* [Listings of boxed layout items]:
◆ ◆ ◆ ◆

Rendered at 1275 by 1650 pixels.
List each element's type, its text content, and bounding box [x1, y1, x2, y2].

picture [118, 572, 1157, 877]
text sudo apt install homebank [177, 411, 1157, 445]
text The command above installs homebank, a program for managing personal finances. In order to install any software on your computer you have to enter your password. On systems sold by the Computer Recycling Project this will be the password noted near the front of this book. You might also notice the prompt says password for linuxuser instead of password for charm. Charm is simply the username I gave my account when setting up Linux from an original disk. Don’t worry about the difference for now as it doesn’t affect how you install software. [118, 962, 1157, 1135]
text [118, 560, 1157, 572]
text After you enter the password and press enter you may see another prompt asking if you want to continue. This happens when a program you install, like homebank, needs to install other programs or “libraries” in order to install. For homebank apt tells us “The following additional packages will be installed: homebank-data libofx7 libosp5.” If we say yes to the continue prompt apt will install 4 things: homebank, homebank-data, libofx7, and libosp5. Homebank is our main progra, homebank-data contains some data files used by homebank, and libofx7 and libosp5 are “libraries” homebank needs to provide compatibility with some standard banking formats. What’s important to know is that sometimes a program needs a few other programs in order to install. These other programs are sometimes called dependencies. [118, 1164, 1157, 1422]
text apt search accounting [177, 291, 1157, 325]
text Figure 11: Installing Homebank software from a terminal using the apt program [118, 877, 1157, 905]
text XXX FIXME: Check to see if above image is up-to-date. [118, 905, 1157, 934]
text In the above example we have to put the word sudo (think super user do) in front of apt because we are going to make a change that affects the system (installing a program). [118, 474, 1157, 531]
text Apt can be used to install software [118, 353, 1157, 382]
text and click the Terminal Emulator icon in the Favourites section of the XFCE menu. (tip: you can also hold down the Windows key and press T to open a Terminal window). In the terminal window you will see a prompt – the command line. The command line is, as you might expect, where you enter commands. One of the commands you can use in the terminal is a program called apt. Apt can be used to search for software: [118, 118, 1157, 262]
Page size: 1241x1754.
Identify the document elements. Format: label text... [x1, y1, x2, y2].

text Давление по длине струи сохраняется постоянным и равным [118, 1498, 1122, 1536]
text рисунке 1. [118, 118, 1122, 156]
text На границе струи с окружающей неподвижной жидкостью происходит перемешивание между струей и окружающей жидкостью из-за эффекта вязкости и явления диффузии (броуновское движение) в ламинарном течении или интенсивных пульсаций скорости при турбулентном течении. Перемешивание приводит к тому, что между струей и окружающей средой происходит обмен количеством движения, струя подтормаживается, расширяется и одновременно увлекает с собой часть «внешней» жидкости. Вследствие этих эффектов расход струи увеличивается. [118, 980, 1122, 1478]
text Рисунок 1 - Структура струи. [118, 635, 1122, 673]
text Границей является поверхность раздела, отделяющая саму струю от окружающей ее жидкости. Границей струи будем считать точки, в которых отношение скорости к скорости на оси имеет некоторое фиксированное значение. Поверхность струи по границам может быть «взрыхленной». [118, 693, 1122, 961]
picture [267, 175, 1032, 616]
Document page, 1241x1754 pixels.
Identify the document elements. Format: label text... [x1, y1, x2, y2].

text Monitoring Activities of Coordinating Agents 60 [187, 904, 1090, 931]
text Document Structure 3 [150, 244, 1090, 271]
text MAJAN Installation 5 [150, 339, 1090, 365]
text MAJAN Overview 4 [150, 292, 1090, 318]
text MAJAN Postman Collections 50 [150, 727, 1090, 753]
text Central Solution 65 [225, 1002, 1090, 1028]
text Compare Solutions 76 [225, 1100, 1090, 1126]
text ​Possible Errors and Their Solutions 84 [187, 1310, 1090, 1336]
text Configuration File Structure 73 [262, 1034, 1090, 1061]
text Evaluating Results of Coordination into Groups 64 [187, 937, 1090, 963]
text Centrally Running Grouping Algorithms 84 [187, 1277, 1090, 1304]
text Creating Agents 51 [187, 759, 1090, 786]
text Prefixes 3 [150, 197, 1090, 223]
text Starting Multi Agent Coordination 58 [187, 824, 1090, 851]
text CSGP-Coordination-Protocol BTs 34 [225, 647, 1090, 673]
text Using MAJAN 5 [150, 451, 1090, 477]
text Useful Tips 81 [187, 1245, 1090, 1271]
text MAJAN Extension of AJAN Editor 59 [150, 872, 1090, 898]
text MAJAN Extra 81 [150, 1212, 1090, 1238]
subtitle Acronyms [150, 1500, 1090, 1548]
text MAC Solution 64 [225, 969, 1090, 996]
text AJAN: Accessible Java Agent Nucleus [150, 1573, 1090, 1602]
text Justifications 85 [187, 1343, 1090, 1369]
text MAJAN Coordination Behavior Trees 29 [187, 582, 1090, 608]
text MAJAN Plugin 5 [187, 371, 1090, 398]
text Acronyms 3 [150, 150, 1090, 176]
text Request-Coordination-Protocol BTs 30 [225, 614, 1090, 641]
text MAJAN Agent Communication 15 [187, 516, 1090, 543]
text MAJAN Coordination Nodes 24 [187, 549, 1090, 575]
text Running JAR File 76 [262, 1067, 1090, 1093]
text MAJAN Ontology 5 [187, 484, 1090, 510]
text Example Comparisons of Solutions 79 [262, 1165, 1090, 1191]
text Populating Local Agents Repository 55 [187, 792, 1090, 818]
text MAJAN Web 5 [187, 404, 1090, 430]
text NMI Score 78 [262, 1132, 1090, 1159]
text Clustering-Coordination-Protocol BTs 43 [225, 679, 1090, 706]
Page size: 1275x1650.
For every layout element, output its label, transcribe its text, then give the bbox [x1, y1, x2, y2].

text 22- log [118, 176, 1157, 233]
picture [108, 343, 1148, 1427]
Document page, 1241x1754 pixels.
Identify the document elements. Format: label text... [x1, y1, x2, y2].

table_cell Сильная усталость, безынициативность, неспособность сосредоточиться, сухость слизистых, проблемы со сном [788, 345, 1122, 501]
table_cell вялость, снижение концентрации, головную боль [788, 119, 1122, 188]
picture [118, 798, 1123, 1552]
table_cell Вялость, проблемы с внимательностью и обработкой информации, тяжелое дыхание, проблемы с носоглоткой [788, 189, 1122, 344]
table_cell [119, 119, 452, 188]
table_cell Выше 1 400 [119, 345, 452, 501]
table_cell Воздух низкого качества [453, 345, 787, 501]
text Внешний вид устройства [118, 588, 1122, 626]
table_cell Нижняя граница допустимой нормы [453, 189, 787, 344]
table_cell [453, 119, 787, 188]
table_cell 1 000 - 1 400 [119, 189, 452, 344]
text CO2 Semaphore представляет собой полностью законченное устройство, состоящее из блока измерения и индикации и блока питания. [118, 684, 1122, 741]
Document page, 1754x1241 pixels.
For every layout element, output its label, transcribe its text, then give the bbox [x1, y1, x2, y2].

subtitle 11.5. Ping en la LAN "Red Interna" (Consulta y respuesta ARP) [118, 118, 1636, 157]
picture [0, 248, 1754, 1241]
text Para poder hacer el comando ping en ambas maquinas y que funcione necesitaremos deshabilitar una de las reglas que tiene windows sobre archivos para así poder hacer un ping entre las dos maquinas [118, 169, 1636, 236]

◆ ◆ ◆ ◆

* [The problem]: Please convert every line of the items above into a Markdown table with the columns "No." and "Line", numbering the rows in order and leaving out blank lines.

* [Exercise solution]:
| No. | Line |
|---|---|
| 1 | Rendered at 1275 by 1650 pixels. |
| 2 | List each element's type, its text content, and bounding box [x1, y1, x2, y2]. |
| 3 | picture [118, 572, 1157, 877] |
| 4 | text sudo apt install homebank [177, 411, 1157, 445] |
| 5 | text The command above installs homebank, a program for managing personal finances. In order to install any software on your computer you have to enter your password. On systems sold by the Computer Recycling Project this will be the password noted near the front of this book. You might also notice the prompt says password for linuxuser instead of password for charm. Charm is simply the username I gave my account when setting up Linux from an original disk. Don’t worry about the difference for now as it doesn’t affect how you install software. [118, 962, 1157, 1135] |
| 6 | text [118, 560, 1157, 572] |
| 7 | text After you enter the password and press enter you may see another prompt asking if you want to continue. This happens when a program you install, like homebank, needs to install other programs or “libraries” in order to install. For homebank apt tells us “The following additional packages will be installed: homebank-data libofx7 libosp5.” If we say yes to the continue prompt apt will install 4 things: homebank, homebank-data, libofx7, and libosp5. Homebank is our main progra, homebank-data contains some data files used by homebank, and libofx7 and libosp5 are “libraries” homebank needs to provide compatibility with some standard banking formats. What’s important to know is that sometimes a program needs a few other programs in order to install. These other programs are sometimes called dependencies. [118, 1164, 1157, 1422] |
| 8 | text apt search accounting [177, 291, 1157, 325] |
| 9 | text Figure 11: Installing Homebank software from a terminal using the apt program [118, 877, 1157, 905] |
| 10 | text XXX FIXME: Check to see if above image is up-to-date. [118, 905, 1157, 934] |
| 11 | text In the above example we have to put the word sudo (think super user do) in front of apt because we are going to make a change that affects the system (installing a program). [118, 474, 1157, 531] |
| 12 | text Apt can be used to install software [118, 353, 1157, 382] |
| 13 | text and click the Terminal Emulator icon in the Favourites section of the XFCE menu. (tip: you can also hold down the Windows key and press T to open a Terminal window). In the terminal window you will see a prompt – the command line. The command line is, as you might expect, where you enter commands. One of the commands you can use in the terminal is a program called apt. Apt can be used to search for software: [118, 118, 1157, 262] |
| 14 | Page size: 1241x1754. |
| 15 | Identify the document elements. Format: label text... [x1, y1, x2, y2]. |
| 16 | text Давление по длине струи сохраняется постоянным и равным [118, 1498, 1122, 1536] |
| 17 | text рисунке 1. [118, 118, 1122, 156] |
| 18 | text На границе струи с окружающей неподвижной жидкостью происходит перемешивание между струей и окружающей жидкостью из-за эффекта вязкости и явления диффузии (броуновское движение) в ламинарном течении или интенсивных пульсаций скорости при турбулентном течении. Перемешивание приводит к тому, что между струей и окружающей средой происходит обмен количеством движения, струя подтормаживается, расширяется и одновременно увлекает с собой часть «внешней» жидкости. Вследствие этих эффектов расход струи увеличивается. [118, 980, 1122, 1478] |
| 19 | text Рисунок 1 - Структура струи. [118, 635, 1122, 673] |
| 20 | text Границей является поверхность раздела, отделяющая саму струю от окружающей ее жидкости. Границей струи будем считать точки, в которых отношение скорости к скорости на оси имеет некоторое фиксированное значение. Поверхность струи по границам может быть «взрыхленной». [118, 693, 1122, 961] |
| 21 | picture [267, 175, 1032, 616] |
| 22 | Document page, 1241x1754 pixels. |
| 23 | Identify the document elements. Format: label text... [x1, y1, x2, y2]. |
| 24 | text Monitoring Activities of Coordinating Agents 60 [187, 904, 1090, 931] |
| 25 | text Document Structure 3 [150, 244, 1090, 271] |
| 26 | text MAJAN Installation 5 [150, 339, 1090, 365] |
| 27 | text MAJAN Overview 4 [150, 292, 1090, 318] |
| 28 | text MAJAN Postman Collections 50 [150, 727, 1090, 753] |
| 29 | text Central Solution 65 [225, 1002, 1090, 1028] |
| 30 | text Compare Solutions 76 [225, 1100, 1090, 1126] |
| 31 | text ​Possible Errors and Their Solutions 84 [187, 1310, 1090, 1336] |
| 32 | text Configuration File Structure 73 [262, 1034, 1090, 1061] |
| 33 | text Evaluating Results of Coordination into Groups 64 [187, 937, 1090, 963] |
| 34 | text Centrally Running Grouping Algorithms 84 [187, 1277, 1090, 1304] |
| 35 | text Creating Agents 51 [187, 759, 1090, 786] |
| 36 | text Prefixes 3 [150, 197, 1090, 223] |
| 37 | text Starting Multi Agent Coordination 58 [187, 824, 1090, 851] |
| 38 | text CSGP-Coordination-Protocol BTs 34 [225, 647, 1090, 673] |
| 39 | text Using MAJAN 5 [150, 451, 1090, 477] |
| 40 | text Useful Tips 81 [187, 1245, 1090, 1271] |
| 41 | text MAJAN Extension of AJAN Editor 59 [150, 872, 1090, 898] |
| 42 | text MAJAN Extra 81 [150, 1212, 1090, 1238] |
| 43 | subtitle Acronyms [150, 1500, 1090, 1548] |
| 44 | text MAC Solution 64 [225, 969, 1090, 996] |
| 45 | text AJAN: Accessible Java Agent Nucleus [150, 1573, 1090, 1602] |
| 46 | text Justifications 85 [187, 1343, 1090, 1369] |
| 47 | text MAJAN Coordination Behavior Trees 29 [187, 582, 1090, 608] |
| 48 | text MAJAN Plugin 5 [187, 371, 1090, 398] |
| 49 | text Acronyms 3 [150, 150, 1090, 176] |
| 50 | text Request-Coordination-Protocol BTs 30 [225, 614, 1090, 641] |
| 51 | text MAJAN Agent Communication 15 [187, 516, 1090, 543] |
| 52 | text MAJAN Coordination Nodes 24 [187, 549, 1090, 575] |
| 53 | text Running JAR File 76 [262, 1067, 1090, 1093] |
| 54 | text MAJAN Ontology 5 [187, 484, 1090, 510] |
| 55 | text Example Comparisons of Solutions 79 [262, 1165, 1090, 1191] |
| 56 | text Populating Local Agents Repository 55 [187, 792, 1090, 818] |
| 57 | text MAJAN Web 5 [187, 404, 1090, 430] |
| 58 | text NMI Score 78 [262, 1132, 1090, 1159] |
| 59 | text Clustering-Coordination-Protocol BTs 43 [225, 679, 1090, 706] |
| 60 | Page size: 1275x1650. |
| 61 | For every layout element, output its label, transcribe its text, then give the bbox [x1, y1, x2, y2]. |
| 62 | text 22- log [118, 176, 1157, 233] |
| 63 | picture [108, 343, 1148, 1427] |
| 64 | Document page, 1241x1754 pixels. |
| 65 | Identify the document elements. Format: label text... [x1, y1, x2, y2]. |
| 66 | table_cell Сильная усталость, безынициативность, неспособность сосредоточиться, сухость слизистых, проблемы со сном [788, 345, 1122, 501] |
| 67 | table_cell вялость, снижение концентрации, головную боль [788, 119, 1122, 188] |
| 68 | picture [118, 798, 1123, 1552] |
| 69 | table_cell Вялость, проблемы с внимательностью и обработкой информации, тяжелое дыхание, проблемы с носоглоткой [788, 189, 1122, 344] |
| 70 | table_cell [119, 119, 452, 188] |
| 71 | table_cell Выше 1 400 [119, 345, 452, 501] |
| 72 | table_cell Воздух низкого качества [453, 345, 787, 501] |
| 73 | text Внешний вид устройства [118, 588, 1122, 626] |
| 74 | table_cell Нижняя граница допустимой нормы [453, 189, 787, 344] |
| 75 | table_cell [453, 119, 787, 188] |
| 76 | table_cell 1 000 - 1 400 [119, 189, 452, 344] |
| 77 | text CO2 Semaphore представляет собой полностью законченное устройство, состоящее из блока измерения и индикации и блока питания. [118, 684, 1122, 741] |
| 78 | Document page, 1754x1241 pixels. |
| 79 | For every layout element, output its label, transcribe its text, then give the bbox [x1, y1, x2, y2]. |
| 80 | subtitle 11.5. Ping en la LAN "Red Interna" (Consulta y respuesta ARP) [118, 118, 1636, 157] |
| 81 | picture [0, 248, 1754, 1241] |
| 82 | text Para poder hacer el comando ping en ambas maquinas y que funcione necesitaremos deshabilitar una de las reglas que tiene windows sobre archivos para así poder hacer un ping entre las dos maquinas [118, 169, 1636, 236] |